By Hannah McCandless
Hannah is a first year graduate student in the Women’s History Program.
A Thanksgiving Memory
Grandmother worked in the kitchen for hours leading up to the day of the big event. Mom would make food at home and bring it to grandmother’s house. Aunt May would always bring pie and rolls. I was the only girl of the grandkids, so I was always asked to set the table, even though someone always came behind me fixing my mistakes.
“Mary Jane, why don’t you put Hannah in a finishing school? She needs to know how to set the table!” Said Grandmother. A hidden eye roll and playful smile looked my way. Mom wouldn’t send me to a finishing school. She thought that was silly, especially in this day and age.
My brother and cousins played while I waited for instructions. Carry this, clean that, take this drink to that person… I knew it was weird – me being the only grandkid working, my aunts and mother being the only adults working, my grandmother being the only grandparent working. I didn’t understand why. I was just a kid. But I knew it was not fair that my granddaddy, my father, my uncles, my brother, and my male cousins would not help. And then after all of that hard work, my granddaddy was still the one who got to cut up the turkey. I was unsure how to address something I had no words for. How can you say that something is wrong when you don’t know how to name what is wrong i the first place?
Years later, the traditions have changed. But it is mostly because my grandmother can’t keep up with that much food in the way she used to. Now, my aunt takes on those responsibilities. Now, I find myself still helping. My brother helps more, but not for long before he is told, by my aunt, to go sit down and enjoy the company of everyone else.

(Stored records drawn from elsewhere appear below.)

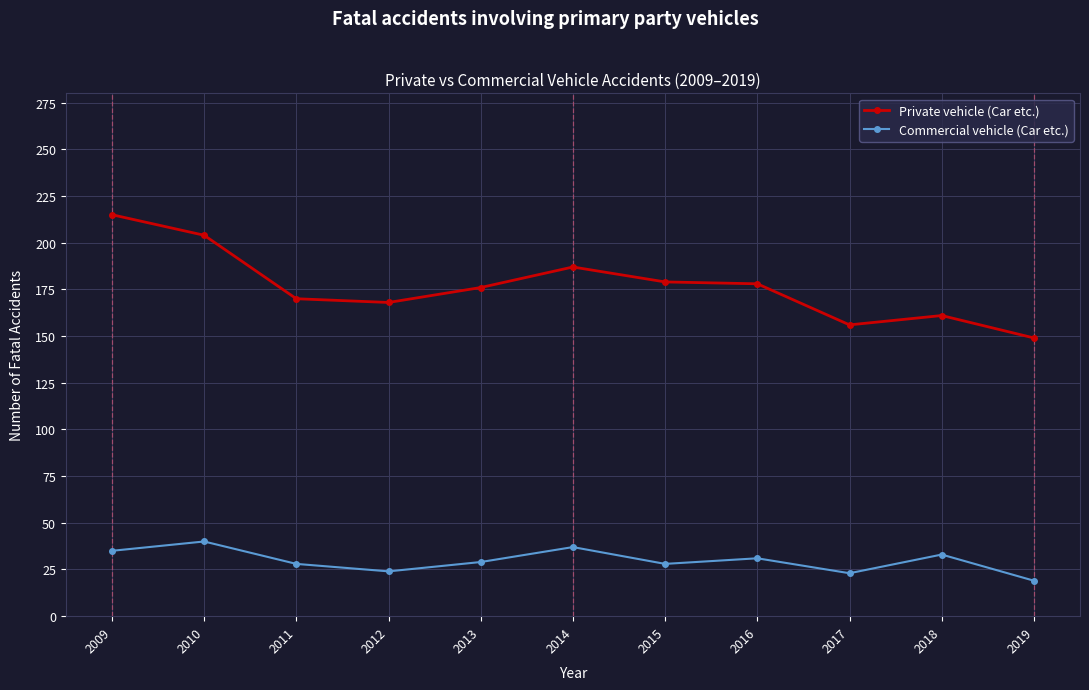

At which label does Private vehicle (Car etc.) first exceed 176?

2009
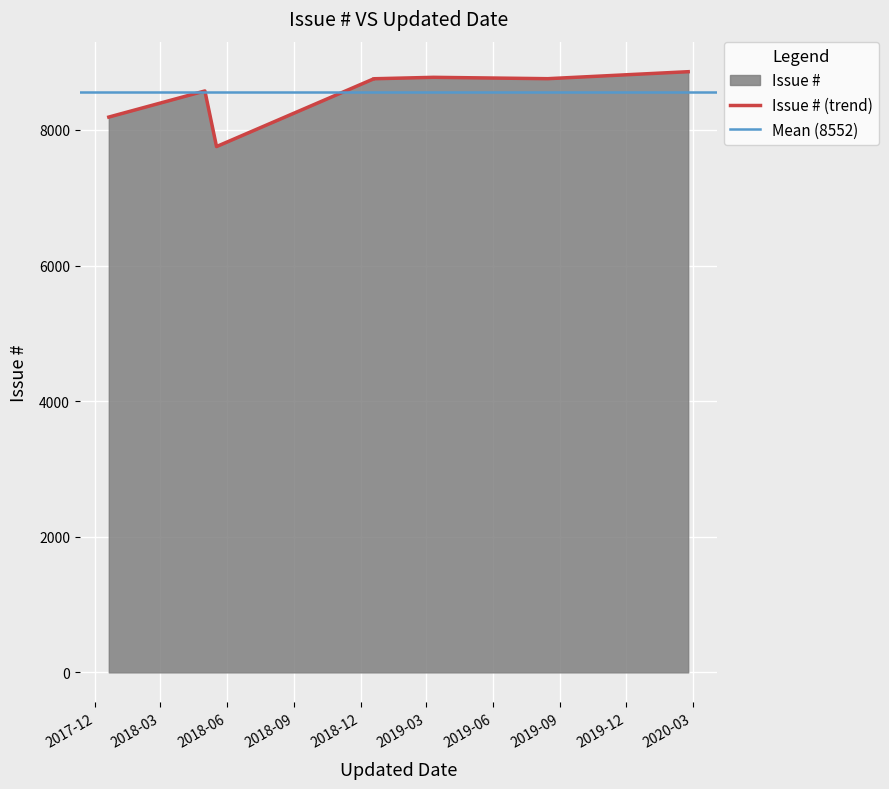

The chart shows a value of 1887 at 2017-12-20. True or false?

False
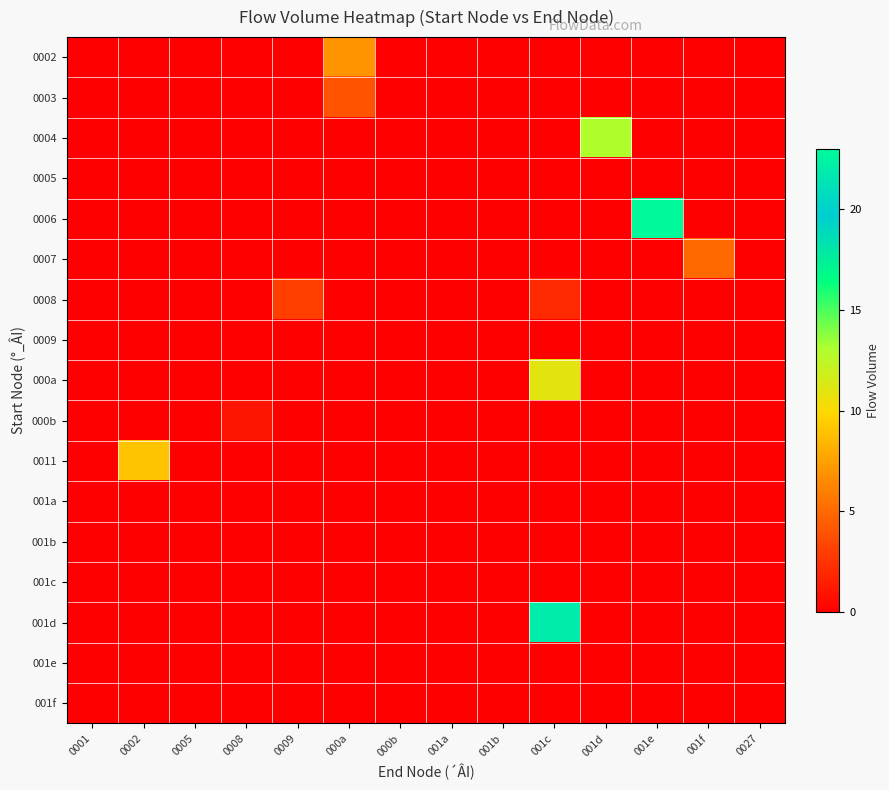

Reading right to left, what are all the values shown in this chart?

0002: 0027=0	001f=0	001e=0	001d=0	001c=0	001b=0	001a=0	000b=0	000a=7	0009=0	0008=0	0005=0	0002=0	0001=0
0003: 0027=0	001f=0	001e=0	001d=0	001c=0	001b=0	001a=0	000b=0	000a=4	0009=0	0008=0	0005=0	0002=0	0001=0
0004: 0027=0	001f=0	001e=0	001d=13	001c=0	001b=0	001a=0	000b=0	000a=0	0009=0	0008=0	0005=0	0002=0	0001=0
0005: 0027=0	001f=0	001e=0	001d=0	001c=0	001b=0	001a=0	000b=0	000a=0	0009=0	0008=0	0005=0	0002=0	0001=0
0006: 0027=0	001f=0	001e=23	001d=0	001c=0	001b=0	001a=0	000b=0	000a=0	0009=0	0008=0	0005=0	0002=0	0001=0
0007: 0027=0	001f=5	001e=0	001d=0	001c=0	001b=0	001a=0	000b=0	000a=0	0009=0	0008=0	0005=0	0002=0	0001=0
0008: 0027=0	001f=0	001e=0	001d=0	001c=2	001b=0	001a=0	000b=0	000a=0	0009=3	0008=0	0005=0	0002=0	0001=0
0009: 0027=0	001f=0	001e=0	001d=0	001c=0	001b=0	001a=0	000b=0	000a=0	0009=0	0008=0	0005=0	0002=0	0001=0
000a: 0027=0	001f=0	001e=0	001d=0	001c=11	001b=0	001a=0	000b=0	000a=0	0009=0	0008=0	0005=0	0002=0	0001=0
000b: 0027=0	001f=0	001e=0	001d=0	001c=0	001b=0	001a=0	000b=0	000a=0	0009=0	0008=1	0005=0	0002=0	0001=0
0011: 0027=0	001f=0	001e=0	001d=0	001c=0	001b=0	001a=0	000b=0	000a=0	0009=0	0008=0	0005=0	0002=9	0001=0
001a: 0027=0	001f=0	001e=0	001d=0	001c=0	001b=0	001a=0	000b=0	000a=0	0009=0	0008=0	0005=0	0002=0	0001=0
001b: 0027=0	001f=0	001e=0	001d=0	001c=0	001b=0	001a=0	000b=0	000a=0	0009=0	0008=0	0005=0	0002=0	0001=0
001c: 0027=0	001f=0	001e=0	001d=0	001c=0	001b=0	001a=0	000b=0	000a=0	0009=0	0008=0	0005=0	0002=0	0001=0
001d: 0027=0	001f=0	001e=0	001d=0	001c=22	001b=0	001a=0	000b=0	000a=0	0009=0	0008=0	0005=0	0002=0	0001=0
001e: 0027=0	001f=0	001e=0	001d=0	001c=0	001b=0	001a=0	000b=0	000a=0	0009=0	0008=0	0005=0	0002=0	0001=0
001f: 0027=0	001f=0	001e=0	001d=0	001c=0	001b=0	001a=0	000b=0	000a=0	0009=0	0008=0	0005=0	0002=0	0001=0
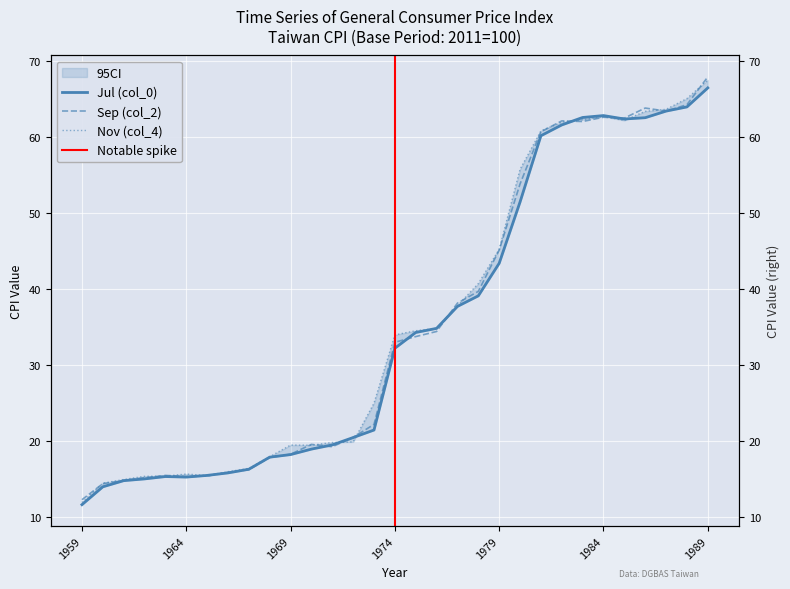

What is the sum of all col_4 values?

1110.3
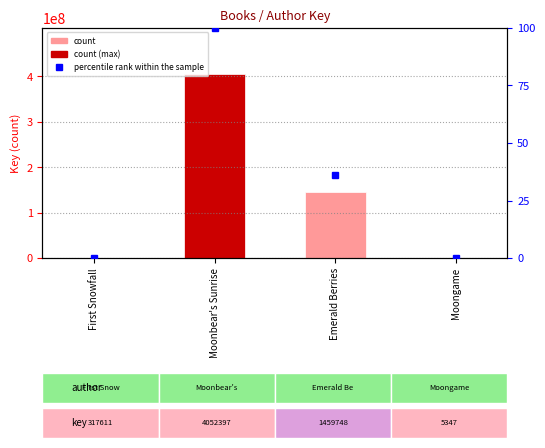

Which has a higher value, First Snowfall or Moongame?

First Snowfall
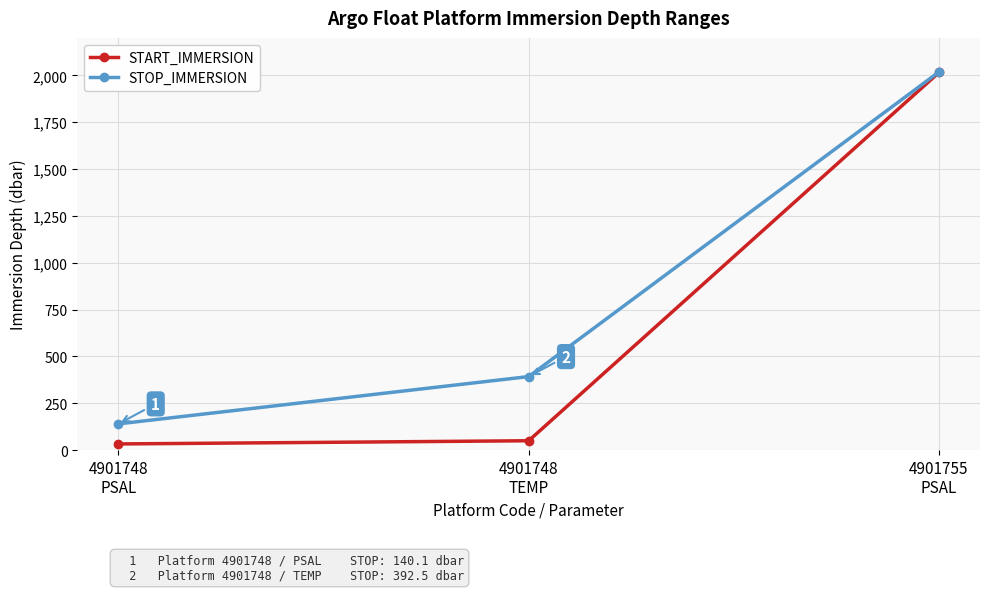

Is the value of START_IMMERSION at 4901748
TEMP greater than the value of STOP_IMMERSION at 4901755
PSAL?

No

“Women’s work” is what they call it in feminist writing today. “Women’s work” is the work that people assume women will do, like cooking, cleaning, and child rearing. During holidays and in everyday life, women end up taking on tasks that have been feminized to an extent that in many heterosexual relationships, the work in the home is almost completely on women. It is 2018 and still when I find myself at home, with my parents and other family members, the gender norms and gender rules still exist.
It spills over into the office, and women often end up being the people who organize office parties, put the notes together for meeting, or decorate around the holidays. It puts differing values on differing types of work. Women teach and become nurses. Men do construction and become firefighters. “Feminine” jobs require a lot of training and furthering education, and yet more “masculine” jobs are paid more and are sometimes viewed better. All jobs are valid and needed, but it is very problematic that some are viewed with the face of a woman and thus less respect.
“Women’s work” is a part of today’s culture, and the culture of our past, that is so much a part of the way we value work and how it is gendered. It starts at a young age, and it seems like it becomes a part of the the social structures and identities of every young woman and man.
This Thanksgiving, consider practicing “stepping up and stepping back.” Consider asking male cousins or siblings to help in the kitchen, ask your father or uncle to cook something for the meal, and take a step back. Take a moment to talk with your mother or grandmother, and ask how your brother can help. Challenge everyone to be a part of whatever traditions you have. It’s a small structural step that can help change a culture so deeply ingrained in many Americans this holiday season.